Related article: Creating a money system
Tidy Up Your Spending
A spending clean up can be a powerful way to channel more of your money towards the things that matter most to you. Doing a clean-up of your spending means taking a look over your statements and finding all the places where your money is “drifting”. This drift might be the result of any number of things. For example: overspending at the grocery store, picking up lunch or coffee on a too-regular basis, random purchases of things you didn’t really need or too many cash withdrawals from the ATM. David Bach coined the phrase, “latte factor” to describe these small purchases that can add up to hundreds of dollars each month if we don’t pay attention to them. It’s not that treating yourself or indulging in the odd splurge is a terrible thing but the trick is to make sure that you’re using your “fun money” to pay for those things and not money that you might have intended to use for something else.
Related article: A simple way to track your spending
Try a Money Cleanse
If you find that you’ve got too much money drifting away each month, why not try a 28 day financial cleanse? Science suggests that it takes 28 days of consistent action to create a habit (good or bad) so taking four weeks off from random spending and trying really hard to develop (and stick to) a consistent spending/saving pattern can be a really powerful tool when it comes to taking your finances to the next level. The first few days are the hardest but if you can make it through the first week there’s a good chance you’ll be able to see it through all 28 days. Remember that the point isn’t to deprive yourself of everything that’s fun; that’s a sure-fire recipe for disaster in my experience! Rather, it’s about creating a balanced approach to spending and saving so that you can enjoy your money without overspending and ensure there’s enough left over for the future.

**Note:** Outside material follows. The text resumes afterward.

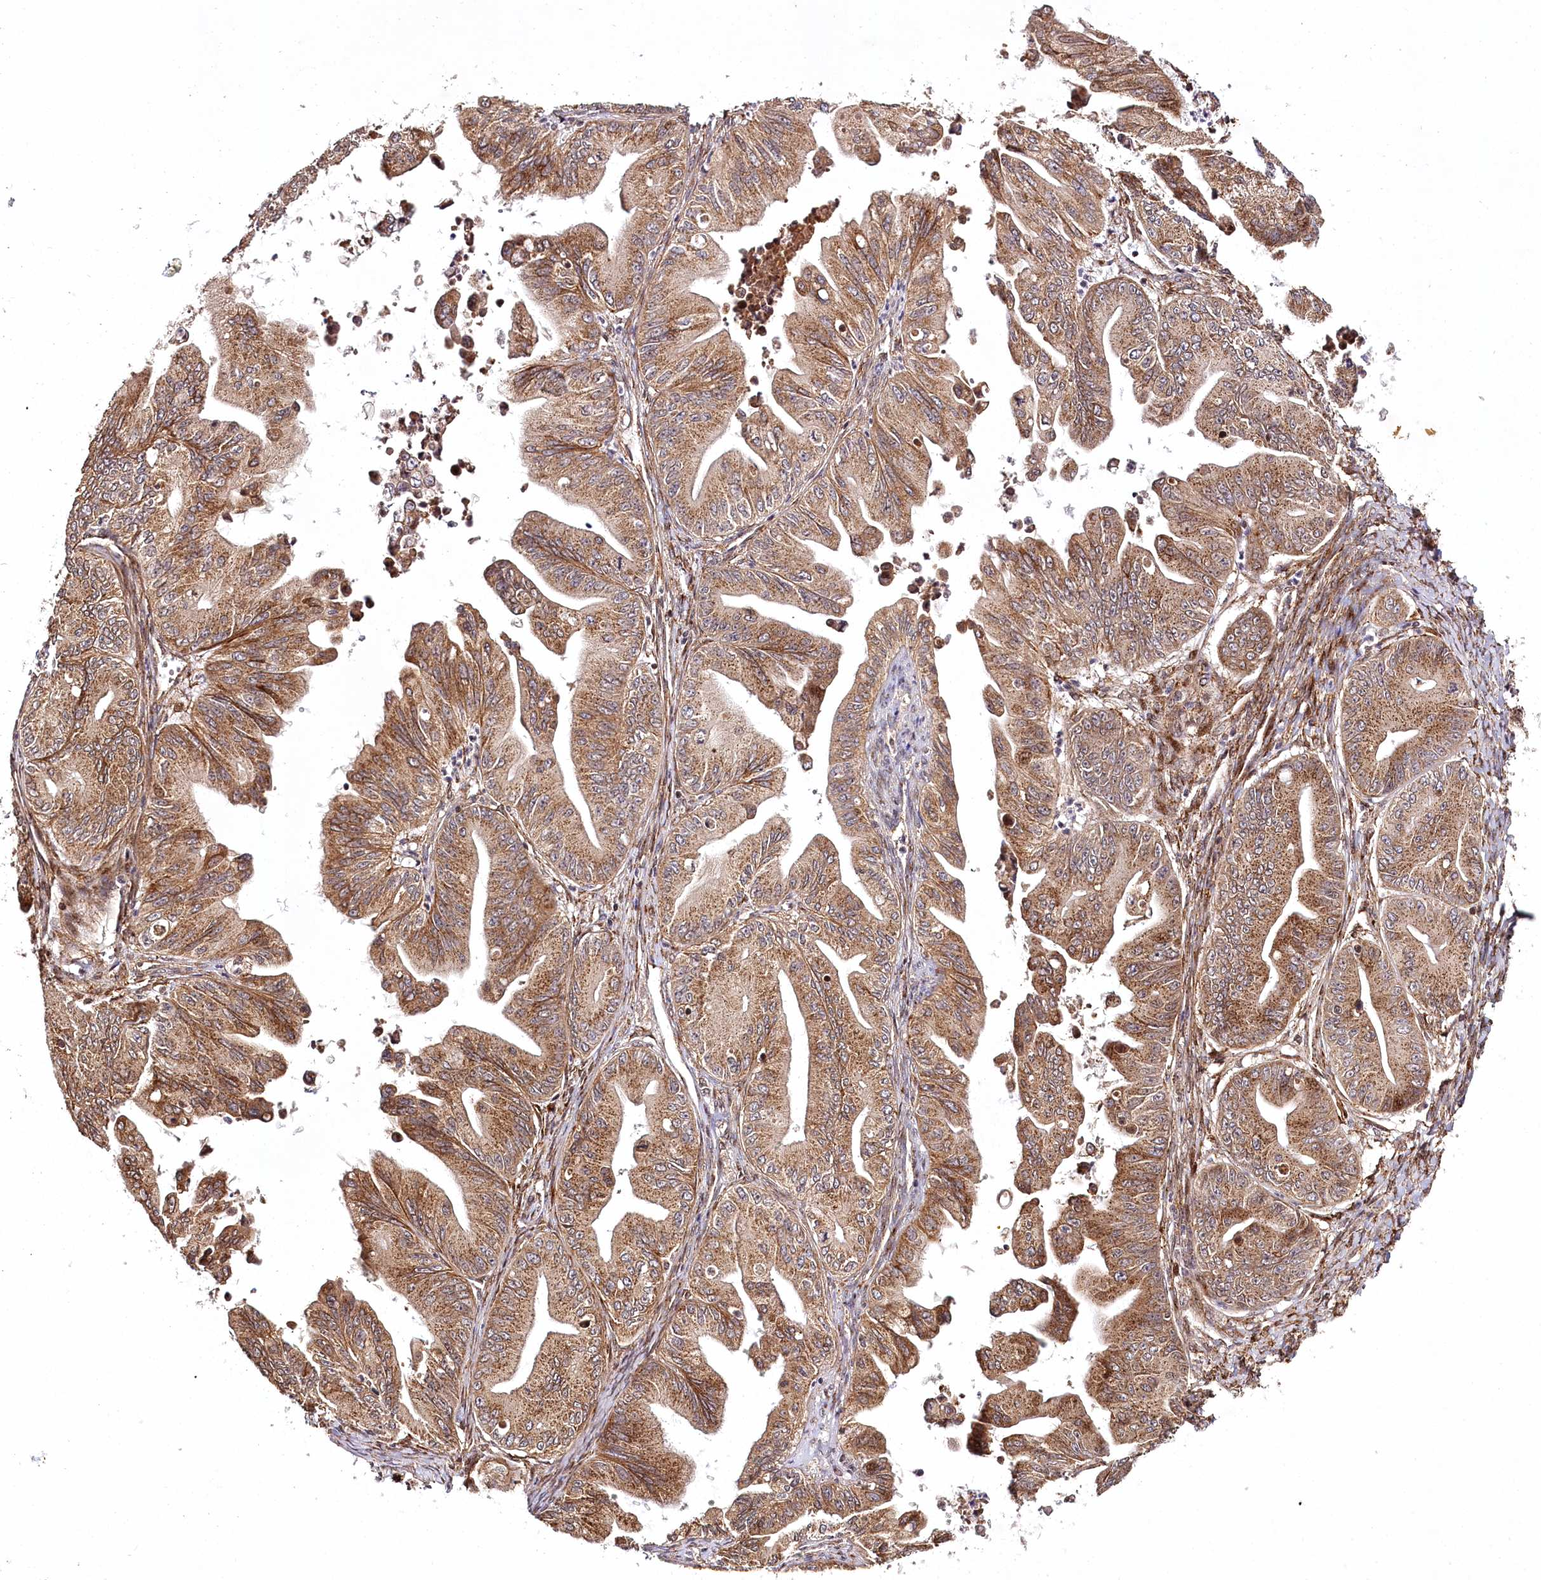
{"staining": {"intensity": "strong", "quantity": ">75%", "location": "cytoplasmic/membranous,nuclear"}, "tissue": "ovarian cancer", "cell_type": "Tumor cells", "image_type": "cancer", "snomed": [{"axis": "morphology", "description": "Cystadenocarcinoma, mucinous, NOS"}, {"axis": "topography", "description": "Ovary"}], "caption": "DAB (3,3'-diaminobenzidine) immunohistochemical staining of ovarian cancer (mucinous cystadenocarcinoma) exhibits strong cytoplasmic/membranous and nuclear protein expression in about >75% of tumor cells. The protein is stained brown, and the nuclei are stained in blue (DAB (3,3'-diaminobenzidine) IHC with brightfield microscopy, high magnification).", "gene": "COPG1", "patient": {"sex": "female", "age": 71}}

Related article: Creating disciplined spending plan
Effective money management hinges on building your understanding of basic money principles and creating simple systems that help you live within your means and pay yourself first. Taking a few hours every few months to check-in on those systems and make sure your spending habits aren’t slowing you down is a time investment that’s definitely worth making. If making some changes to your finances is something you’ve been meaning to do for a while, then why not take some time this week to think about what you could do to help spring clean your finances?